The FCS assists by automatically adjusting the gun’s elevation based on the range data the computer gets from the laser. No need for the gunner manually to calculate the right angle. And the computer is fast, requiring just a second after reading the laser reflection to adjust the gun.
The fire-controls must work a little harder while the tank or its target—or both—is moving. After all, the gunner must lead the shot. Again, the EMES-18 automatically leads the gun by calculating the wind, the air-pressure and—most critically—the target’s motion relative to the tank.
What’s special about the EMES-18 is that it can achieve the latter without data from the laser. Instead, it measures the rotation of the Leopard 1’s turret over a second or two as the gunner holds the crosshairs on the moving target and presses a button.
All the gunner has to do is keep his crosshairs on the enemy long enough for the EMES-18 to crunch the numbers. After that, he fires the laser for elevation and then shoots. Track, laze, blaze—all in quick succession. If the lead is off, he can shoot again without taking the time first to fire the laser.

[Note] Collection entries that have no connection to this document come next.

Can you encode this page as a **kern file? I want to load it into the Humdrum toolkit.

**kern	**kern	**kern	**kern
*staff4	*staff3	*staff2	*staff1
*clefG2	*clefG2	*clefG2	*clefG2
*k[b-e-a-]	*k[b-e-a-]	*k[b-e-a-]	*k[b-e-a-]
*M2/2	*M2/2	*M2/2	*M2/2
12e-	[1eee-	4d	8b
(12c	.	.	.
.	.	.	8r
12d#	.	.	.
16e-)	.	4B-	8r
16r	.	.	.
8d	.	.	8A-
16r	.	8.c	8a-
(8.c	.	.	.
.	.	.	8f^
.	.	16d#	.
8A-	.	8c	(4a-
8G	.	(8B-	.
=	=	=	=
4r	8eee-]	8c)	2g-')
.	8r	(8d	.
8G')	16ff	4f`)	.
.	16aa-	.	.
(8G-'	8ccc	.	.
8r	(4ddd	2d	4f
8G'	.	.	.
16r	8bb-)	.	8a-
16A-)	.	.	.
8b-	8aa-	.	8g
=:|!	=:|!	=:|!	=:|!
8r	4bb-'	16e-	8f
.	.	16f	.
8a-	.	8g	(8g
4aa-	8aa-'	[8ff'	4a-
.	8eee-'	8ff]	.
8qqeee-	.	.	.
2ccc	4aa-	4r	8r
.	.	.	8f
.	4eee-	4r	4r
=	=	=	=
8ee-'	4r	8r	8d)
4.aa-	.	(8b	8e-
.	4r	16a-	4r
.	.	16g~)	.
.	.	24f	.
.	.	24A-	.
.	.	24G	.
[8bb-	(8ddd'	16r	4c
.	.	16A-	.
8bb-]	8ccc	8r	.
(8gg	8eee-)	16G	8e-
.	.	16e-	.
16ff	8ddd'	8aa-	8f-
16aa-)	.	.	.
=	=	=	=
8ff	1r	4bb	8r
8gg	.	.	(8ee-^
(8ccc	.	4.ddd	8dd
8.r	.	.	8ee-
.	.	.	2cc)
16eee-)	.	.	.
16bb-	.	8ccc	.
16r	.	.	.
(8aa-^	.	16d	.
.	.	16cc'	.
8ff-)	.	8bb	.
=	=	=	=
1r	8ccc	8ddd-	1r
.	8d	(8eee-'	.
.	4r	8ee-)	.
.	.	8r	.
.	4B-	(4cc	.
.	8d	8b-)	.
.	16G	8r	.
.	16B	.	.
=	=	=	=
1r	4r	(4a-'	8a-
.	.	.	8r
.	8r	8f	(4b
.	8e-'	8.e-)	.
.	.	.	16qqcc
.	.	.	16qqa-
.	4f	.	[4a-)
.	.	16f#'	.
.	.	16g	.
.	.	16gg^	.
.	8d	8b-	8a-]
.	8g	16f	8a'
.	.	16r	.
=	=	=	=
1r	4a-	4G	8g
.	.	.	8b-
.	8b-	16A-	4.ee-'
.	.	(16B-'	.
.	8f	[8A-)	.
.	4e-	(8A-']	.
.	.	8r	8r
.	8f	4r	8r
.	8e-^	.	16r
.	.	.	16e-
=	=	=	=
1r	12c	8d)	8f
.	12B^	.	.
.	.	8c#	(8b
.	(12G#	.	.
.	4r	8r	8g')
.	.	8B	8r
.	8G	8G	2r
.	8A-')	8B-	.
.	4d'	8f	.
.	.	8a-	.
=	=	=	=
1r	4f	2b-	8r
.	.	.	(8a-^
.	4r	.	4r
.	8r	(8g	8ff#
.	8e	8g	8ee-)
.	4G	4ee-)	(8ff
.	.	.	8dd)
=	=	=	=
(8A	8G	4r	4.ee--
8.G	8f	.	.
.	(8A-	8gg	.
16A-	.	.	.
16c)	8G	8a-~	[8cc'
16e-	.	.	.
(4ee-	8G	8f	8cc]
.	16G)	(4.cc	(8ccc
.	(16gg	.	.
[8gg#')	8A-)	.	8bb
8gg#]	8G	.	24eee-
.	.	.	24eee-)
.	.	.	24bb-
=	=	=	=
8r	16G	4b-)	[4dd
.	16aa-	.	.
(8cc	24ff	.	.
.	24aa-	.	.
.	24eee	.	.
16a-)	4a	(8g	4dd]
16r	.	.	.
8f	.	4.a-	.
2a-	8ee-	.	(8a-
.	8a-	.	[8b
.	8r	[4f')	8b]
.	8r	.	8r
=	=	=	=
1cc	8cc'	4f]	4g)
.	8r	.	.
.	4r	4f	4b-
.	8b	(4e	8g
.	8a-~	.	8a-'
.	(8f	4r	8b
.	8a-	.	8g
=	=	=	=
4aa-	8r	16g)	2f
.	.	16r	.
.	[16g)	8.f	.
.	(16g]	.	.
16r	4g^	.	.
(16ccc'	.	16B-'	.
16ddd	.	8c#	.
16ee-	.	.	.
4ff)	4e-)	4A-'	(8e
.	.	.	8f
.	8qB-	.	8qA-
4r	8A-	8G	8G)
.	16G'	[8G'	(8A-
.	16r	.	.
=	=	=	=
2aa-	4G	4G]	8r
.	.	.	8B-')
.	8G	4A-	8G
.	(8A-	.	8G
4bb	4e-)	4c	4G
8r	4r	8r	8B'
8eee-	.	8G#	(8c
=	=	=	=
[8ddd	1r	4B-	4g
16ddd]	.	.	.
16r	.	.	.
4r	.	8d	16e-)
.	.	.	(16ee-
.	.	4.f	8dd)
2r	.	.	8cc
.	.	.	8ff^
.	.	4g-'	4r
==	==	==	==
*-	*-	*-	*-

The EMES-18’s ease-of-use—and thus the Leopard 1A5’s shooting speed—is legendary. While by now all of the latest tanks have fire-controls that automatically adjust elevation and lead, most of them need data from the laser for both adjustments.
And many of them are slower than the EMES-18 is. A T-64 typically shoots no faster than eight rounds a minute despite having an automatic loader. A Leopard 1A5 with its human loader, and fast fire-controls, should manage 10 rounds a minute.
The biggest weakness of the Leopard 1A5 is that it’s thinly armored by modern standards. Additional armor protection, along with a bigger main gun, was the main requirement that drove the development of the 70-ton Leopard 2.
The Leopard 1A5 is light—weighing just over half what a Leopard 2 weighs—and that lightness mostly comes from armor that’s just 70 millimeters thick at its thickest. That’s a tenth the protection that the best Leopard 2 enjoys.
It’s a problem the Brazilian army, which also operates Leopard 1A5s, has addressed with tactics. “Work with what you have,” Brazilian tank officer Adriano Santiago Garcia wrote in a 2020 issue of Armor, the U.S. Army’s official tank journal.
When it comes to the Leopard 1A5, that means putting the tank in a position to snipe at enemy forces with its highly accurate gun while also making every possible effort to protect the tank from return fire. “Seize the high ground,” Garcia stressed. “Use camouflage.”
“Tank commanders must study how to maneuver their own vehicles,” Garcia wrote. “Approach enemy positions while protected at points that permit shooting, and disappear with steady and synchronized maneuver to gain terrain or just create damage.”
What the Ukrainians should not do is what it frequently has done with its Leopard 2s: drive them in small groups, without much infantry support, directly toward Russian positions—often across minefields and artillery and drone kill-zones.
Two hundred Leopard 1A5s is a lot of Leopard 1A5s. But even they will disappear quickly if the Ukrainians don’t deploy them the right way.